◆ **About this exercise**
Rewrite the stretch from the start of the items through the line containing "отказ от сексуальной жизни;", replacing "已完结" with "连载中" and leaving everything else unchanged.

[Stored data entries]
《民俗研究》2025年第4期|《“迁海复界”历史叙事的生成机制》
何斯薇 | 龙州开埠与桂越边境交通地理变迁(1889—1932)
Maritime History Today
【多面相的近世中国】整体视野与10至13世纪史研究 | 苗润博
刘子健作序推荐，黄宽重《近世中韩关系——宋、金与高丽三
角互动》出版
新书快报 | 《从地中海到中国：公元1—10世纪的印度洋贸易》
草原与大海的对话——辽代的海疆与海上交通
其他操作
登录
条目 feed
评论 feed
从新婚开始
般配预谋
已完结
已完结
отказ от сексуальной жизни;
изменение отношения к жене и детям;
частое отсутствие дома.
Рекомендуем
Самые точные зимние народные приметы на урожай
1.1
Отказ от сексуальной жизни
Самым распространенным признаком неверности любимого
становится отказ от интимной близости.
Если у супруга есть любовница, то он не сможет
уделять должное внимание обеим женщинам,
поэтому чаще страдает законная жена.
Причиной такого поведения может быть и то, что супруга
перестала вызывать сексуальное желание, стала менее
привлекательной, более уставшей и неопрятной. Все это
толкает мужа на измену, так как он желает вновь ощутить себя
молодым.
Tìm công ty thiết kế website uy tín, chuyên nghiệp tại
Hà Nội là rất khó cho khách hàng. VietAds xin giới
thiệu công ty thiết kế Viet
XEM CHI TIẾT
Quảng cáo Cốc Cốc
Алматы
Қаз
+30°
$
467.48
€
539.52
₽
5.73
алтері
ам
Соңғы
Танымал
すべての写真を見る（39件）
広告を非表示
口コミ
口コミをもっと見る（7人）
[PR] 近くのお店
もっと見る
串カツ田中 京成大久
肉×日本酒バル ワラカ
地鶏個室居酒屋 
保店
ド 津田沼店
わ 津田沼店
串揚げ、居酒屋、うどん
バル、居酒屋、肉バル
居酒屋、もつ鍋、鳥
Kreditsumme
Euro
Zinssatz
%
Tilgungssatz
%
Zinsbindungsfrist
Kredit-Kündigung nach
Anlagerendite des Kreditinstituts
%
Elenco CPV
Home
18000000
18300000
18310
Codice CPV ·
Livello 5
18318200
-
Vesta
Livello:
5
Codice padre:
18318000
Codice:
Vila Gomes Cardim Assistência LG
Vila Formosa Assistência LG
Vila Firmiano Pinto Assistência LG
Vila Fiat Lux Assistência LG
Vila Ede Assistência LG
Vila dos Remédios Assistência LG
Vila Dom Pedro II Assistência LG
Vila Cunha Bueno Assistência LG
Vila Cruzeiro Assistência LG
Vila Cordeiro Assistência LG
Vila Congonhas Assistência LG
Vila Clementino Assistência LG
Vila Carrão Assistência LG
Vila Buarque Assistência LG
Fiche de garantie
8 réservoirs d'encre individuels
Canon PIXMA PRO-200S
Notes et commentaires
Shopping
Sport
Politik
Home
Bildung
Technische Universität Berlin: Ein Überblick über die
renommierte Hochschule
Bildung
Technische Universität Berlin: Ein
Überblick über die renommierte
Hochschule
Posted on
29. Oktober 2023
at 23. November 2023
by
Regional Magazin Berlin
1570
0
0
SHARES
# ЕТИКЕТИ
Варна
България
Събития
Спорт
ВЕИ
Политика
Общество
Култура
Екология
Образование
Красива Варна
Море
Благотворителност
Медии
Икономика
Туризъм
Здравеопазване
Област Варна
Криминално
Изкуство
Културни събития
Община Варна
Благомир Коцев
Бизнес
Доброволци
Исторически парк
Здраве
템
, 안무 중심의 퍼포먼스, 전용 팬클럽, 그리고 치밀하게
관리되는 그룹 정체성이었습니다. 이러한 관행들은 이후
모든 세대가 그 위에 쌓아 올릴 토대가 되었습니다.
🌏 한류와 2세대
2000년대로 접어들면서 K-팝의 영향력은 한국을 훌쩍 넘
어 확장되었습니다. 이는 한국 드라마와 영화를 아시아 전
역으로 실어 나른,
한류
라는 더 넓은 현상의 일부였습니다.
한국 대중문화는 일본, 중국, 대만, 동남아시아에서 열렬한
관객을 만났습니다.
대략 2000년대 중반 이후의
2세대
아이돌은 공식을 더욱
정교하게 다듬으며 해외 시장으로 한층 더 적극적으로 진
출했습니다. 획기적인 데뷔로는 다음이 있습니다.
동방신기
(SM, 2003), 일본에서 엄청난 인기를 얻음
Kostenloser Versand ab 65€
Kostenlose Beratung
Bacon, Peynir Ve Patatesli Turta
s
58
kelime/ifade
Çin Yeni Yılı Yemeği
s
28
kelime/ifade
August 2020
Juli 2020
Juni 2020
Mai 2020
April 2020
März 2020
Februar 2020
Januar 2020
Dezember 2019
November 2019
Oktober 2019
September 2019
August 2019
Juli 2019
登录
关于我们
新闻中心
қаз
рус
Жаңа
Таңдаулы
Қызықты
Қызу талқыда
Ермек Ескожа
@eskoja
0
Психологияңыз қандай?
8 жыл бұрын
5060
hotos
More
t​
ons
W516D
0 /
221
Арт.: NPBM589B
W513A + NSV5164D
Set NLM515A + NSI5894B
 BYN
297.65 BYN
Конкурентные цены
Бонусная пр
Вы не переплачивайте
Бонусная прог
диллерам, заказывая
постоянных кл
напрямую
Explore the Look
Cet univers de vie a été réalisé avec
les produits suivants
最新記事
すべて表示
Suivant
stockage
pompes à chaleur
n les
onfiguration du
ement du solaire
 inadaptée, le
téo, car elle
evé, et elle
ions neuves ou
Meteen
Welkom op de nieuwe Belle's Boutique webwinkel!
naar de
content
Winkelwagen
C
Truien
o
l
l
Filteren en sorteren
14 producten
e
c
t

◆ **Task output**
《民俗研究》2025年第4期|《“迁海复界”历史叙事的生成机制》
何斯薇 | 龙州开埠与桂越边境交通地理变迁(1889—1932)
Maritime History Today
【多面相的近世中国】整体视野与10至13世纪史研究 | 苗润博
刘子健作序推荐，黄宽重《近世中韩关系——宋、金与高丽三
角互动》出版
新书快报 | 《从地中海到中国：公元1—10世纪的印度洋贸易》
草原与大海的对话——辽代的海疆与海上交通
其他操作
登录
条目 feed
评论 feed
从新婚开始
般配预谋
连载中
连载中
отказ от сексуальной жизни;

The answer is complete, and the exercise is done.